Things that will affect a "linear" computation of cost and time will arise, such as terrain, difficulty removing concrete for the old posts, weather, permits, and so on. However, after doing a few fences one can become pretty accurate in estimating the cost and duration of a fence project.

A few things that really help this are: the fence is tangible; one can see the terrain; one pretty much knows what the owner wants; it is unlikely the fence requirements will change drastically half-way through.

But that is the art of software project management: reducing concepts and intangibles into "real" things that can be visualized, estimated, and built. Seeing the unforeseen. Letting the users know that changes to certain specifications are like tearing down a fence and starting over.
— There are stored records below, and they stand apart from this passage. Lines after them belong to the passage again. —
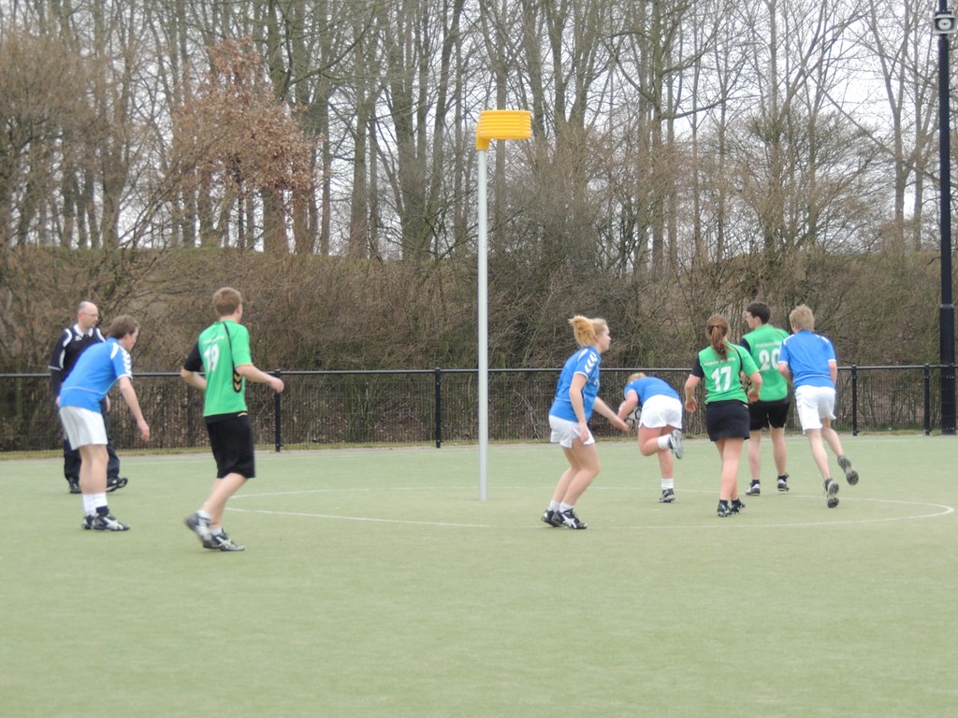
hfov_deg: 16.4
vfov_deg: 12.3
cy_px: 359
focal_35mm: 120
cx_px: 479
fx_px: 3321
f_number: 4.2
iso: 200
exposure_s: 1/100
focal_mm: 21.4
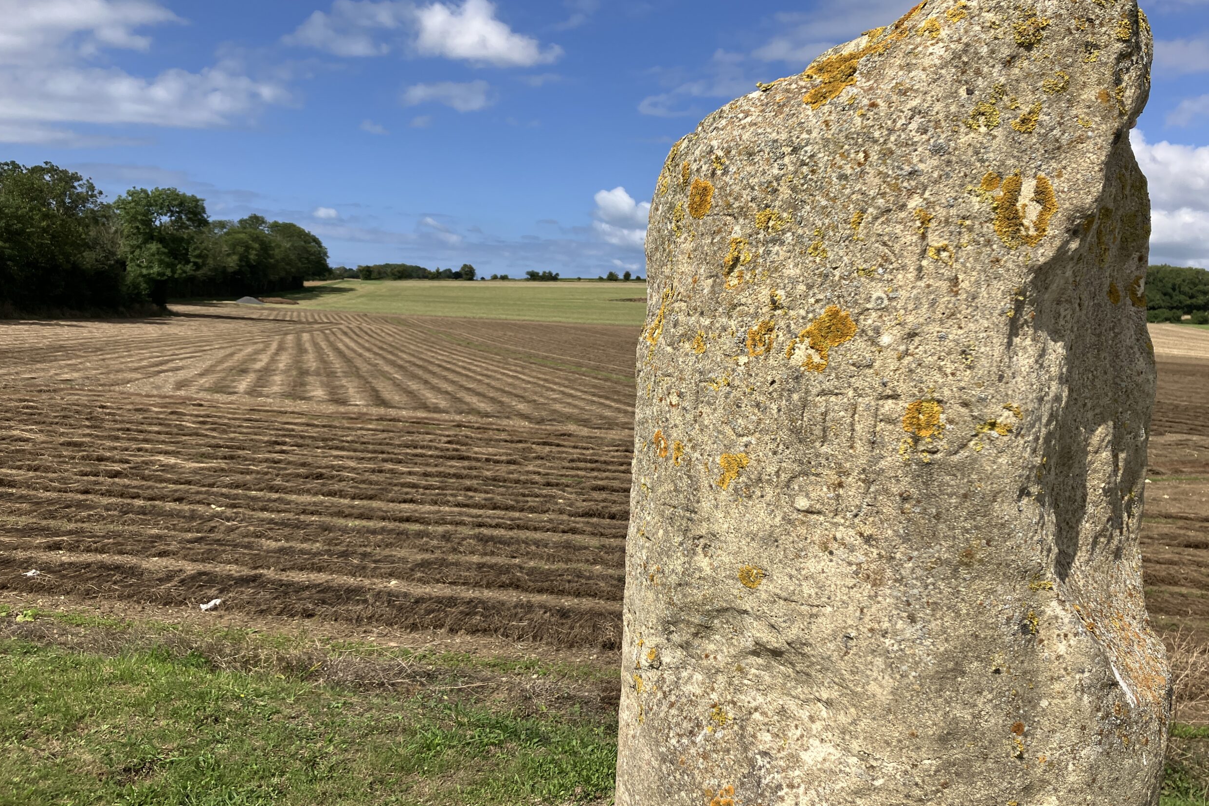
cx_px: 612
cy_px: 397
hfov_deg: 61.9
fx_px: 1007
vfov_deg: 43.6
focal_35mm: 30
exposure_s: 1/3247
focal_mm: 3.99
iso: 32
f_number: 1.8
That changing specs early on (before the concrete dries around the fence posts) are easier rather than doing them later. That changes are doable, but changes have two side effects: time and money.

Just as building a fence requires a progression of tasks (e.g., one cannot put up the fencing until the posts are in place and the concrete is dry), so does software development. Just as there is a point where adding people to a fencing project will have no positive effect, so it is with software teams. Just as one can look at the amount of fence standing and conclude what percentage of the project is done, so must a manager know how much of the project's tasks are complete so he knows where the project stands.

While a software project usually has many more complexities than a fence project, at times it is helpful to step back and try to see software projects from a more practical viewpoint and less as a morass of out of control details. A manager must be able to translate intangibles into tangibles.

Friday, October 26, 2007


For this inaugural post I thought it appropriate to state what I hope to achieve here.

Whether you have been at the helm of project management or directing technology efforts, have been at the "receiving end" of such, or perhaps you are a technician caught in the middle, you know the effort and frustration that can accompany software development.

I have been in all of these places. I've been part of failures and successes, fun companies and miserable, profitable and not so much. I have worked with highly skilled people and with those who should not be responsible for managing a lemonade stand.

What I have learned is what we all do: people (at least the ones you want on your team) like to be part of successes and to feel as though they have achieved something with their time. Your definition of success may differ from mine, but you know when you've had one. It usually involves staying within schedule, and budget, and delivering quality. Some fun along the way and a bonus is even better!

So, this blog will attempt to deliver some practical advice and stir your thoughts towards more success in software project management -- whether you are a director, a project manager, a developer, or a user.